A unidade Parque São Lucas da C4 GYM, onde a professora Juliana Bassetto Faustino, de 27 anos, morreu após uma aula de natação, voltou a funcionar neste sábado, 16.
Segundo confirmação feita ao Estadão, apenas a área de musculação está liberada para uso. A academia informou ainda que as aulas de pilates têm previsão de retorno para 1º de junho.
O local estava fechado desde fevereiro, logo após a morte da professora.
A reabertura foi autorizada por decisão liminar da 16ª Vara da Fazenda Pública de São Paulo.

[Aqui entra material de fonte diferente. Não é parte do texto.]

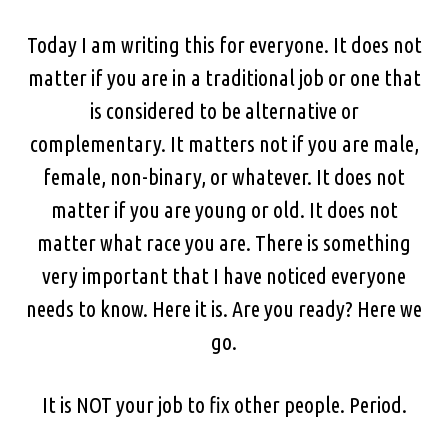
Today I am writing this for everyone. It does not
matter if you are in a traditional job or one that
is considered to be alternative or
complementary. It matters not if you are male,
female, non-binary, or whatever. It does not
matter if you are young or old. It does not
matter what race you are. There is something
very important that I have noticed everyone
needs to know. Here it is. Are you ready? Here we
go.
It is NOT your job to fix other people. Period.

A academia recorreu, alegando ilegalidade na interdição e citando uma lei municipal que impede sanções a imóveis em processo de regularização.
A decisão judicial, contudo, permite somente o funcionamento das áreas secas, mantendo a piscina interditada.
Entenda o caso
A unidade foi fechada após a morte de Juliana, cuja principal suspeita é intoxicação por cloro utilizado na limpeza da piscina.
A professora passou mal cerca de 15 minutos após o início da aula de natação. Outros frequentadores, incluindo o marido de Juliana, Vinicius de Oliveira, também precisaram de socorro.
Vinicius permaneceu oito dias internado e recebeu alta em 16 de fevereiro. Em vídeo gravado na UTI, ele relatou ter sentido sufocamento e ardência no peito enquanto estava na piscina.
De acordo com a Polícia Civil, a piscina recebia diariamente a quantidade de cloro recomendada para uma semana inteira.
A mistura que teria causado o mal-estar foi realizada por Severino Silva, 43, ajudante-geral que, segundo relato à polícia, recebia orientações dos proprietários por mensagens de celular e não possui formação técnica para manipular produtos químicos.
A morte de Juliana segue sob investigação.
A Justiça de São Paulo negou o pedido de prisão temporária dos sócios da academia. A polícia alegou que Cesar Bertolo Cruz, Celso Bertolo Cruz e Cezar Miquelof Terração teriam tentado descaracterizar o local e demoraram a colaborar, o que poderia prejudicar as investigações. No entanto, a juíza Paula Marie Konno entendeu que não havia justificativa para a medida extrema de prisão.